Oh, how Affirmed likes, lusts, to be in front. In the final yards, he was tired, Cauthen could tell, but he was not through, and once again, he had his way. It was close, too close to say that one outgamed the other, too close to assume that, thrusting his thousand pounds plus at full speed, Alydar would perceive that at the wire he was beaten, but Cauthen knew it, felt sure enough to rise briefly in the saddle a few strides past the post and wave his whip in the air in his left hand.

The Triple Crown had been won, the young millionaire—richest horse ever to run in a Belmont—had done it all, but, for once the Triple was not uppermost. So great had the nine-race series been, so compelling had the Belmont battle been, that there was little emotional room for the Triple Crown trophy. Most of the emotion went for two horses.

The final quarter-mile was run in :25 1/5, a slowing which only verifies the laws of nature. The final time was 2:26 4/5, which has been bettered only by Secretariat (2:24) and Gallant Man (2:26 3/5) in their runaway victories.

It was the 14th triumph in 16 races for Affirmed, his seventh win in nine races against Alydar, and raised his career earnings to $1,133,807. Incredibly, though, the series may not be over, so close have the horses been so often.

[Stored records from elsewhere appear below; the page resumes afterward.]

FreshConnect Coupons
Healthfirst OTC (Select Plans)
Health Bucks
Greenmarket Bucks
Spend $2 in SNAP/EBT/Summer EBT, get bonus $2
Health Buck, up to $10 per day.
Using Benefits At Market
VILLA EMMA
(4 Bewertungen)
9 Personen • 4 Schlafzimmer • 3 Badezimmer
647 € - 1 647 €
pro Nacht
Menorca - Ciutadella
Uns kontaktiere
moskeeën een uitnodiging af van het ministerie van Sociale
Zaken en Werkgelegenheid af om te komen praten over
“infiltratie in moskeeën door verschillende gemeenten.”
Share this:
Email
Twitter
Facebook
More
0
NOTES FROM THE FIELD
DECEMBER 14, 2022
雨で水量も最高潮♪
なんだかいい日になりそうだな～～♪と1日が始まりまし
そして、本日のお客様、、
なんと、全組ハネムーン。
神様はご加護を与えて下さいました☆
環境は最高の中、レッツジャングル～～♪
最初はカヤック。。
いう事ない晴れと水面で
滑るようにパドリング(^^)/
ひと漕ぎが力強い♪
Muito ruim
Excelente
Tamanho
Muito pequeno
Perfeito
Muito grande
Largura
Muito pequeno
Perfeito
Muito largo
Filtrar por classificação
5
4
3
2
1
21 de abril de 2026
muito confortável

"I will be looking towards the Travers (G1) next," said Veitch, "and I hope Affirmed is in it. I still think we can beat him. You hear that stuff about Affirmed never letting Alydar pass him. Well, he passed him in the stretch in the Belmont. Jorge said he got in front, and then the other horse came back and got nearly a neck, and then Alydar came on again."

At a celebration after the race, owner-breeder Wolfson, tall, tan, reserved, and quiet-spoken, sipped champagne amid the inevitable questions.

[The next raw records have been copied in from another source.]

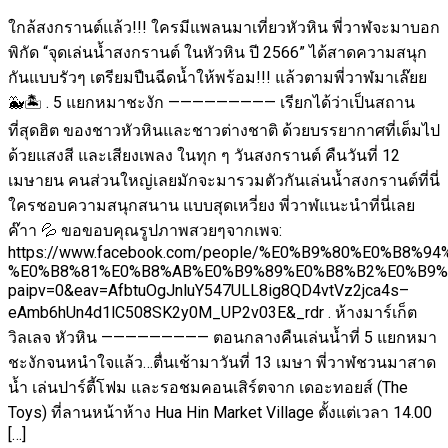
ใกล้สงกรานต์แล้ว!!! ใครมีแพลนมาเที่ยวหัวหิน พี่วาฬจะมาบอก
พิกัด “จุดเล่นน้ำสงกรานต์ ในหัวหิน ปี 2566” ได้สาดความสนุก
กันแบบรัวๆ เตรียมปืนฉีดน้ำให้พร้อม!!! แล้วตามพี่วาฬมาเล๊ยย
🐳🏝 . 5 แยกหมาชะงัก ————————— เรียกได้ว่าเป็นสถาน
ที่สุดฮิต ของชาวหัวหินและชาวต่างชาติ ด้วยบรรยากาศที่เต็มไป
ด้วยแสงสี และเสียงเพลง ในทุก ๆ วันสงกรานต์ คืนวันที่ 12
เมษายน คนส่วนใหญ่เลยมักจะมารวมตัวกันเล่นน้ำสงกรานต์ที่นี่
ใครชอบความสนุกสนาน แบบสุดเหวี่ยง พี่วาฬแนะนำที่นี่เลย
ค๊าา 💦 ขอขอบคุณรูปภาพสวยๆจากเพจ:
https://www.facebook.com/people/%E0%B9%80%E0%B8%9
%E0%B8%81%E0%B8%AB%E0%B9%89%E0%B8%B2%E0%B9%8
paipv=0&eav=AfbtuOgJnluY547ULL8ig8QD4vtVz2jca4s–
eAmb6hUn4d1lC508SK2y0M_UP2v03E&_rdr . ห้างมาร์เก็ต
วิลเลจ หัวหิน ————————— ตอนกลางคืนเล่นน้ำที่ 5 แยกหมา
ชะงักจนหนำใจแล้ว…ตื่นเช้ามาวันที่ 13 เมษา พี่วาฬชวนมาสาด
น้ำ เล่นปาร์ตี้โฟม และรอชมคอนเสิร์ตจาก เดอะทอยส์ (The
Toys) ที่ลานหน้าห้าง Hua Hin Market Village ตั้งแต่เวลา 14.00
[…]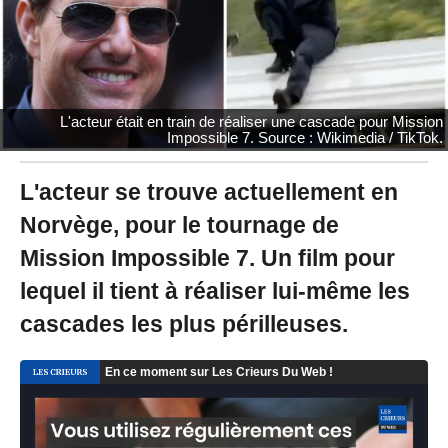
2
0
à
1
5
:
L'acteur était en train de réaliser une cascade pour Mission
1
Impossible 7. Source : Wikimedia / TikTok.
8
L'acteur se trouve actuellement en
Norvège, pour le tournage de
Mission Impossible 7. Un film pour
lequel il tient à réaliser lui-même les
cascades les plus périlleuses.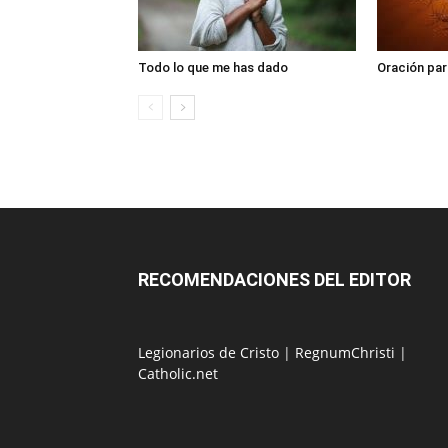
Todo lo que me has dado
Oración par
RECOMENDACIONES DEL EDITOR
Legionarios de Cristo
|
RegnumChristi
|
Catholic.net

Wolfson has withheld the word "great" from Affirmed, because he is a 3-year-old and has not been asked yet to carry high weights. Would he say, however, that Affirmed is a great 3-year-old?

"Yes, a great 3-year-old, and so is Alydar, but I want to see him run at 4 before I call him great overall. I'd say Forego is a great horse."

How had Wolfson trained up to the race?

"Well, my wife has been very nervous, but I have been at this too long to get uptight about anything. If I ever was going to get excited, this would have been the day."

Barrera, a garrulous, demonstrative man in contrast to Wolfson's low-profile bearing, came to his boss, clasped his right hand and held it, speaking of the "greatest thing" they had done.

Wolfson, mildly uncomfortable to be clinching fists like soul-brother basketball players at center court, congratulated Barrera: "It was you, not me."

"It was both of us," said the trainer. "You have to be the way you are. It was because you let me do whatever I think is best."

Barrera had won his second Belmont, and his fifth classic, in the last three years.

"A man asked me this morning if I worry about Affirmed getting 1 1/2 miles. I say, 'if Bold Forbes, who I didn't think could get 1 1/2 miles with a jet plane, can do it, then Affirmed can go three miles.' Affirmed has the biggest heart in the world, but I tell you something, Alydar has a great heart, too."

Two great hearts, two "great 3-year-olds" eventually will slip into the context of history. Racing will have its heights, the close struggles and the knockout individual performances—the Secretariats by 31 lengths, the Foregos under 137 pounds. Brilliance and victory, valor and defeat, will all be with us still, and you will know that this Belmont ranks forever with the best of it.

Was it the greatest race of all? That does not really matter. It was certainly great enough.